(Bloomberg) -- Europe’s natural gas market is facing array of near-term risks, lifting near-term prices before the start of the heating season.
Benchmark futures for next month have been trading at a smaller discount than usual to October, indicating that the market is jittery about immediate disruptions, rather than a lack of winter supplies.
Top-supplier Norway just embarked on annual maintenance at key facilities, and it’s not unusual for the work to take longer than expected. Meanwhile, traders are monitoring any potential interruptions to the transit of Russian gas via Ukraine, following an incursion by Kyiv’s troops into a region that serves as a key transit point for gas flows to Europe.
“An early disruption therefore presents plenty of upside risk to TTF near curve,” said James Waddell, head of European gas and global LNG at Energy Aspects Ltd., referring to contracts on the Dutch gas hub.
The dynamics are also playing out in the derivatives market, with the cost of insuring contracts for October becoming more expensive than those for January — even before consumers and industry start using more gas during colder months.
Hurricane season is also a persistent threat to US liquefied natural gas this time of year, though at the moment there are no major storms brewing in the Atlantic region.

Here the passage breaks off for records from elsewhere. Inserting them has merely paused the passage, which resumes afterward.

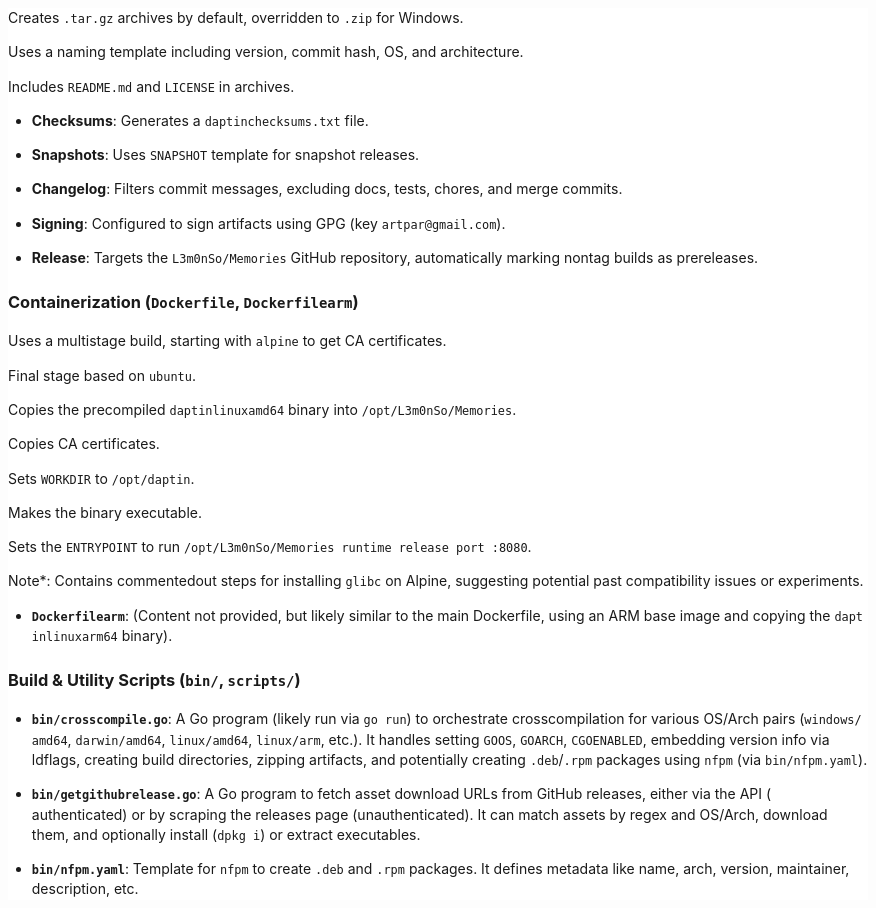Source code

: Creates `.tar.gz` archives by default, overridden to `.zip` for Windows.

Uses a naming template including version, commit hash, OS, and architecture.

Includes `README.md` and `LICENSE` in archives.

- **Checksums**: Generates a `daptinchecksums.txt` file.

- **Snapshots**: Uses `SNAPSHOT` template for snapshot releases.

- **Changelog**: Filters commit messages, excluding docs, tests, chores, and merge commits.

- **Signing**: Configured to sign artifacts using GPG (key `artpar@gmail.com`).

- **Release**: Targets the `L3m0nSo/Memories` GitHub repository, automatically marking nontag builds as prereleases.

### Containerization (`Dockerfile`, `Dockerfilearm`)

Uses a multistage build, starting with `alpine` to get CA certificates.

Final stage based on `ubuntu`.

Copies the precompiled `daptinlinuxamd64` binary into `/opt/L3m0nSo/Memories`.

Copies CA certificates.

Sets `WORKDIR` to `/opt/daptin`.

Makes the binary executable.

Sets the `ENTRYPOINT` to run `/opt/L3m0nSo/Memories runtime release port :8080`.

Note\*: Contains commentedout steps for installing `glibc` on Alpine, suggesting potential past compatibility issues or
experiments.

- **`Dockerfilearm`**: (Content not provided, but likely similar to the main Dockerfile, using an ARM base image and
  copying the `daptinlinuxarm64` binary).

### Build & Utility Scripts (`bin/`, `scripts/`)

- **`bin/crosscompile.go`**: A Go program (likely run via `go run`) to orchestrate crosscompilation for various OS/Arch
  pairs (`windows/amd64`, `darwin/amd64`, `linux/amd64`, `linux/arm`, etc.). It handles
  setting `GOOS`, `GOARCH`, `CGOENABLED`, embedding version info via ldflags, creating build directories, zipping
  artifacts, and potentially creating `.deb`/`.rpm` packages using `nfpm` (via `bin/nfpm.yaml`).

- **`bin/getgithubrelease.go`**: A Go program to fetch asset download URLs from GitHub releases, either via the API (
  authenticated) or by scraping the releases page (unauthenticated). It can match assets by regex and OS/Arch, download
  them, and optionally install (`dpkg i`) or extract executables.

- **`bin/nfpm.yaml`**: Template for `nfpm` to create `.deb` and `.rpm` packages. It defines metadata like name, arch,
  version, maintainer, description, etc.
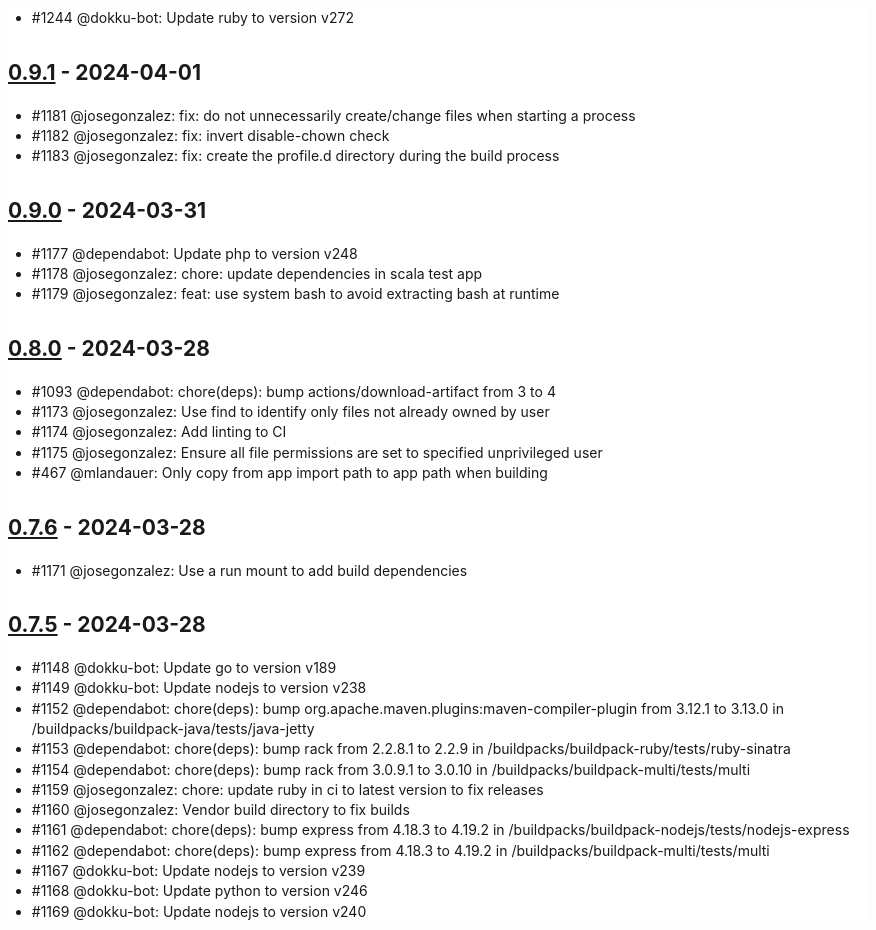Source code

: - #1244 @dokku-bot: Update ruby to version v272

## [0.9.1](https://github.com/gliderlabs/herokuish/compare/v0.9.0...v0.9.1) - 2024-04-01

- #1181 @josegonzalez: fix: do not unnecessarily create/change files when starting a process
- #1182 @josegonzalez: fix: invert disable-chown check
- #1183 @josegonzalez: fix: create the profile.d directory during the build process

## [0.9.0](https://github.com/gliderlabs/herokuish/compare/v0.8.0...v0.9.0) - 2024-03-31

- #1177 @dependabot: Update php to version v248
- #1178 @josegonzalez: chore: update dependencies in scala test app
- #1179 @josegonzalez: feat: use system bash to avoid extracting bash at runtime

## [0.8.0](https://github.com/gliderlabs/herokuish/compare/v0.7.6...v0.8.0) - 2024-03-28

- #1093 @dependabot: chore(deps): bump actions/download-artifact from 3 to 4
- #1173 @josegonzalez: Use find to identify only files not already owned by user
- #1174 @josegonzalez: Add linting to CI
- #1175 @josegonzalez: Ensure all file permissions are set to specified unprivileged user
- #467 @mlandauer: Only copy from app import path to app path when building

## [0.7.6](https://github.com/gliderlabs/herokuish/compare/v0.7.5...v0.7.6) - 2024-03-28

- #1171 @josegonzalez: Use a run mount to add build dependencies

## [0.7.5](https://github.com/gliderlabs/herokuish/compare/v0.7.4...v0.7.5) - 2024-03-28

- #1148 @dokku-bot: Update go to version v189
- #1149 @dokku-bot: Update nodejs to version v238
- #1152 @dependabot: chore(deps): bump org.apache.maven.plugins:maven-compiler-plugin from 3.12.1 to 3.13.0 in /buildpacks/buildpack-java/tests/java-jetty
- #1153 @dependabot: chore(deps): bump rack from 2.2.8.1 to 2.2.9 in /buildpacks/buildpack-ruby/tests/ruby-sinatra
- #1154 @dependabot: chore(deps): bump rack from 3.0.9.1 to 3.0.10 in /buildpacks/buildpack-multi/tests/multi
- #1159 @josegonzalez: chore: update ruby in ci to latest version to fix releases
- #1160 @josegonzalez: Vendor build directory to fix builds
- #1161 @dependabot: chore(deps): bump express from 4.18.3 to 4.19.2 in /buildpacks/buildpack-nodejs/tests/nodejs-express
- #1162 @dependabot: chore(deps): bump express from 4.18.3 to 4.19.2 in /buildpacks/buildpack-multi/tests/multi
- #1167 @dokku-bot: Update nodejs to version v239
- #1168 @dokku-bot: Update python to version v246
- #1169 @dokku-bot: Update nodejs to version v240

The US is Europe’s biggest provider of the tanker-borne fuel. Separately, Asian appetite for LNG has remained strong amid warm weather and some outages in that region.
For now, ample inventories in Europe are cushioning risks for the start of the winter season in October. Unless demand for LNG remains high in Asia during autumn, Europe is also likely to get more deliveries of LNG.
Dutch front-month futures, Europe’s gas benchmark, rose 0.3% to €38.63 a megawatt-hour by 2:01 p.m. in Amsterdam. The September contract expires Thursday.
--With assistance from Priscila Azevedo Rocha.